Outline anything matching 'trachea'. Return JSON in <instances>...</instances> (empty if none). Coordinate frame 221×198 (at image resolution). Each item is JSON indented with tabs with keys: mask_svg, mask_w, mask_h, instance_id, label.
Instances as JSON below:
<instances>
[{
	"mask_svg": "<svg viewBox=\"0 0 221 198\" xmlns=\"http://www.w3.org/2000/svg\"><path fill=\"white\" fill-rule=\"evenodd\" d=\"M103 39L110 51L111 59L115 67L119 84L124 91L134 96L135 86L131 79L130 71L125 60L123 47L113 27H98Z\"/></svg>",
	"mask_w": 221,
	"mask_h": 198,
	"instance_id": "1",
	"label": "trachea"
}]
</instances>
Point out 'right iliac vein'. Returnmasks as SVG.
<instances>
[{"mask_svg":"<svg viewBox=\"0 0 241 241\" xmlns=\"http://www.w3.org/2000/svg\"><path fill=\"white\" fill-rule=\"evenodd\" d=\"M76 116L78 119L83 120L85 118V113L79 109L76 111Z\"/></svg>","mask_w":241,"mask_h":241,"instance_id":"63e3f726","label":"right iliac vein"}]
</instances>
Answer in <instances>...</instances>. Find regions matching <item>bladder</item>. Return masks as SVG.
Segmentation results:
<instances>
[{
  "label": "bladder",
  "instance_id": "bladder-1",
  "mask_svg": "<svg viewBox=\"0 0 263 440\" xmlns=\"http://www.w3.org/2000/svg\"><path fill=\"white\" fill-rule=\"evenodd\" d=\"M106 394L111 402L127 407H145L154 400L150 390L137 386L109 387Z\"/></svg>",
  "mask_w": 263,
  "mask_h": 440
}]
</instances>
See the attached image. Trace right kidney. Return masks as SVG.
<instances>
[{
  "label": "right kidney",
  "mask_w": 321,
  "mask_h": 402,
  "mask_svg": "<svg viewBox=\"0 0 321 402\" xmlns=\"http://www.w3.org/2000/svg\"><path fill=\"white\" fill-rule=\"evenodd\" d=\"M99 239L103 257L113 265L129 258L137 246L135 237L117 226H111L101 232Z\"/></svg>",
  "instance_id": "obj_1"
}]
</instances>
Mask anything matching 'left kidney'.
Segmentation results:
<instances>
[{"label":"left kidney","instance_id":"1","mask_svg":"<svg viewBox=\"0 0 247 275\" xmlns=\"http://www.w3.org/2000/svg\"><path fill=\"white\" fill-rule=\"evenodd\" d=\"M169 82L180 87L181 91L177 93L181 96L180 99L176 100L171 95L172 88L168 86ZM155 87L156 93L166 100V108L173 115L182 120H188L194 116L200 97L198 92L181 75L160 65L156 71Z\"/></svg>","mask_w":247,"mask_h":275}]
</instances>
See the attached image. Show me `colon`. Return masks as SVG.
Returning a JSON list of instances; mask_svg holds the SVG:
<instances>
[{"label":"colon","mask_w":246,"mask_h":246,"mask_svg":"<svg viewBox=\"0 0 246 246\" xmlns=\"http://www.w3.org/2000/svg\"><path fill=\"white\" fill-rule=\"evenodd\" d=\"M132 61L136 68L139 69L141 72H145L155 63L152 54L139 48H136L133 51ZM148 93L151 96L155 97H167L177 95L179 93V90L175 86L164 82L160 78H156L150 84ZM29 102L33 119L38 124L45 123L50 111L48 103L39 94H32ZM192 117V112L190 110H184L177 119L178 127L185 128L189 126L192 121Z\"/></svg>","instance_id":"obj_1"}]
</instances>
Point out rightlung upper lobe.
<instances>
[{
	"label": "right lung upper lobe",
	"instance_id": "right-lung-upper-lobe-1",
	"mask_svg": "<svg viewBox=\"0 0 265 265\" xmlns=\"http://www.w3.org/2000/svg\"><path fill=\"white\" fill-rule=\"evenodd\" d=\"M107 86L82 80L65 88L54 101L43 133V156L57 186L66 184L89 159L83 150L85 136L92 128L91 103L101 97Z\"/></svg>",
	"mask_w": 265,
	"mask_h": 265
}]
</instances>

● ● ● ●

• **GIVEN PROBLEM**
Reproduce the material verbatim, from the line containing "Mask anything matching 'left kidney'." through the last line of the material, with both of those lines included.

• **THE REPLY**
Mask anything matching 'left kidney'.
Segmentation results:
<instances>
[{"label":"left kidney","instance_id":"1","mask_svg":"<svg viewBox=\"0 0 247 275\" xmlns=\"http://www.w3.org/2000/svg\"><path fill=\"white\" fill-rule=\"evenodd\" d=\"M169 82L180 87L181 91L177 93L181 96L180 99L176 100L171 95L172 88L168 86ZM155 87L156 93L166 100V108L173 115L182 120H188L194 116L200 97L198 92L181 75L160 65L156 71Z\"/></svg>","mask_w":247,"mask_h":275}]
</instances>
See the attached image. Show me `colon`. Return masks as SVG.
Returning a JSON list of instances; mask_svg holds the SVG:
<instances>
[{"label":"colon","mask_w":246,"mask_h":246,"mask_svg":"<svg viewBox=\"0 0 246 246\" xmlns=\"http://www.w3.org/2000/svg\"><path fill=\"white\" fill-rule=\"evenodd\" d=\"M132 61L136 68L139 69L141 72H145L155 63L152 54L139 48H136L133 51ZM148 93L151 96L155 97H167L177 95L179 93V90L175 86L164 82L160 78H156L150 84ZM29 102L33 119L38 124L45 123L50 111L48 103L39 94H32ZM192 117V112L190 110H184L177 119L178 127L185 128L189 126L192 121Z\"/></svg>","instance_id":"obj_1"}]
</instances>
Point out rightlung upper lobe.
<instances>
[{
	"label": "right lung upper lobe",
	"instance_id": "right-lung-upper-lobe-1",
	"mask_svg": "<svg viewBox=\"0 0 265 265\" xmlns=\"http://www.w3.org/2000/svg\"><path fill=\"white\" fill-rule=\"evenodd\" d=\"M107 86L82 80L65 88L54 101L43 133V156L57 186L66 184L89 159L83 150L85 136L92 128L91 103L101 97Z\"/></svg>",
	"mask_w": 265,
	"mask_h": 265
}]
</instances>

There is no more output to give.